Paneer Butter Masala - II

Paneer Butter Masala #

10 years later, another PBM!

Find the initial version here.


Ingredients #

  • Paneer – 250 gram pack
  • Oil – as needed
  • Salt – to taste

Whole spices:

  • Cinnamon stick – 1
  • Bay leaves – 2-3
  • Cumin seeds – 1 teaspoon

Other ingredients:

  • Onions – 2-3 large, chopped
  • Cashew nuts – 10-12
  • Tomatoes – 2 large
  • Ginger garlic paste – 2 tablespoons

Spices:

  • Red chilli powder – 1 teaspoon

  • Cumin powder – 2 teaspoons

  • Coriander powder – 2 teaspoons

  • Garam masala powder – 1 teaspoon

  • Double cream – 2-3 tablespoons

  • Fresh coriander leaves – for garnish


Recipe #

  1. Cut paneer into cubes and soak in hot water with 1/2 teaspoon turmeric powder for a few minutes. Remove and drain.
  2. Heat oil in a pot. Add cumin seeds, cinnamon stick, and bay leaves; fry for 30 seconds.
  3. Add chopped onions and fry until light brown. Remove onions but keep the spices in the oil.
  4. Grind the fried onions and cashew nuts into a smooth paste.
  5. In the same pot, add chopped tomatoes, ginger garlic paste, and salt. Cook until tomatoes soften and oil separates.
  6. Add cumin powder, coriander powder, red chilli powder, and garam masala. Mix well.
  7. Add the onion-cashew paste and stir. Add paneer cubes and mix gently.
  8. Add some water and cook on low flame until paneer is cooked through.
  9. Stir in double cream and cook for another 5-10 minutes until oil separates on top.
  10. Garnish with chopped coriander leaves and serve hot.

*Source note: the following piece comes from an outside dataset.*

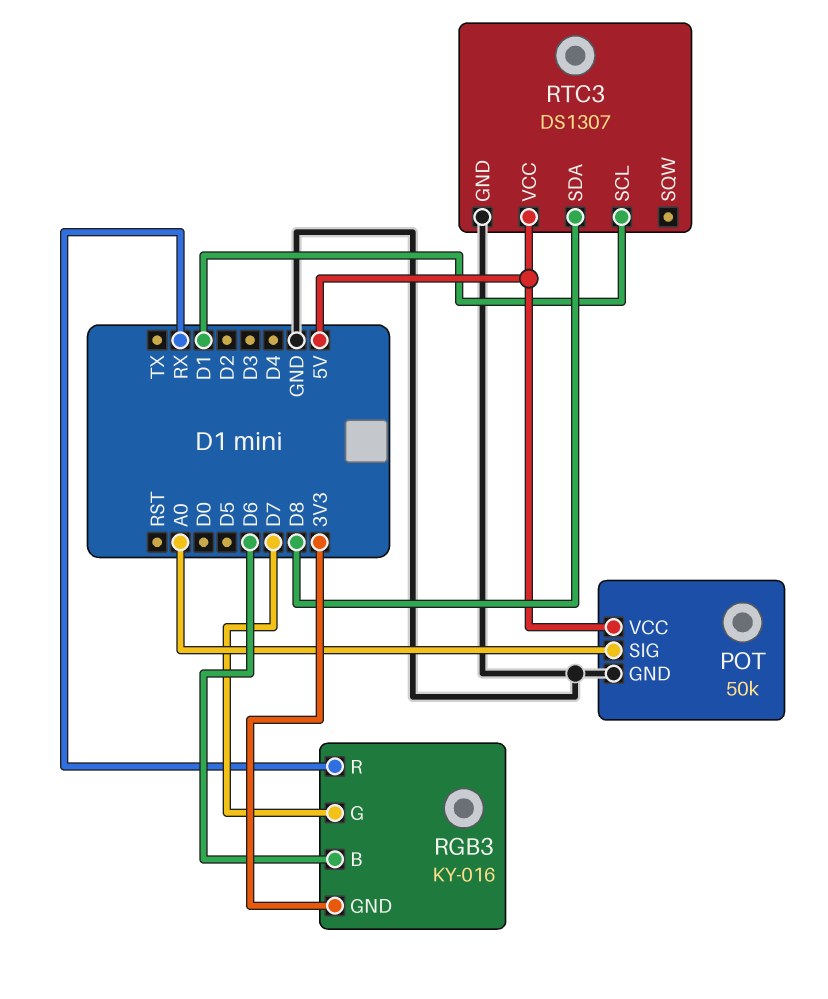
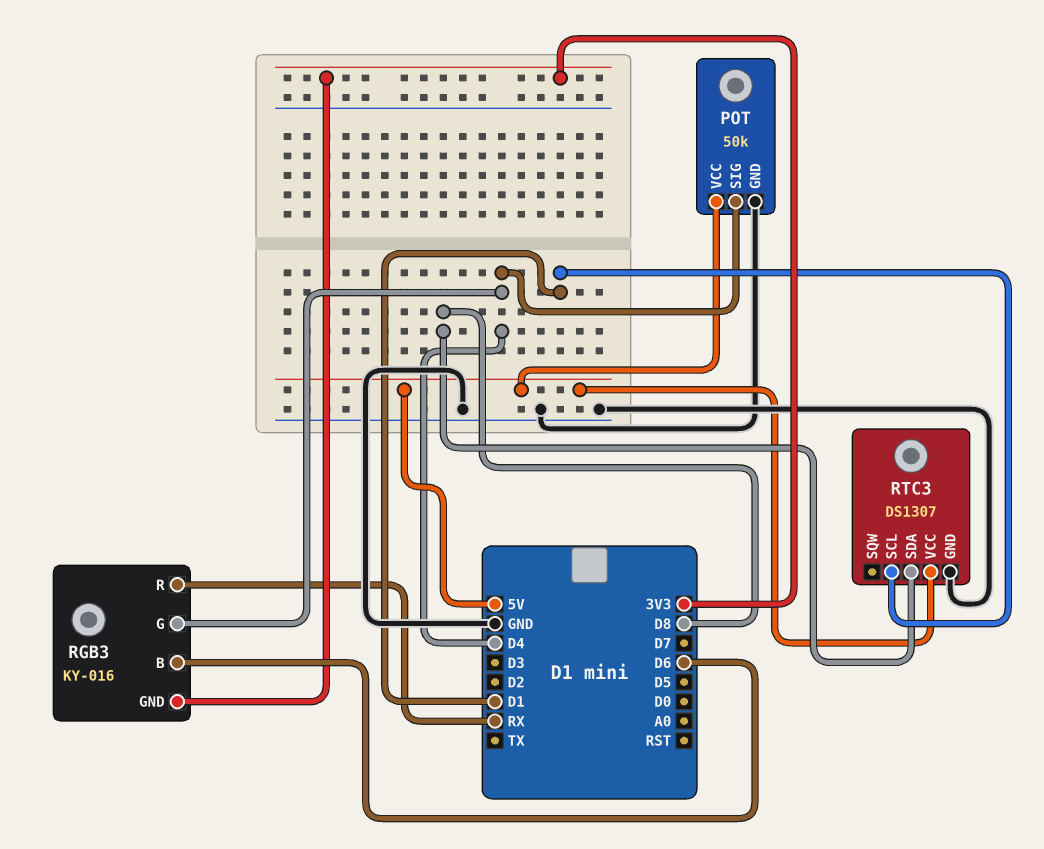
POT pin SIG: A0 -> D4
RGB3 pin G: D7 -> D4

Chicken Butter Masala Variation #

Ingredients:

  • Chicken – 1 kg boneless, cut into small pieces (replace paneer)

Method:

  1. Heat 4 tablespoons oil in the pot. Add chicken pieces and fry until they change colour. Remove and keep aside.
  2. Use the same oil and follow step 2 onwards from the main recipe. Add more oil if needed.
  3. Continue as per main recipe, substituting paneer with fried chicken pieces.

Enjoy your flavorful Butter Masala, vegetarian or non-vegetarian style!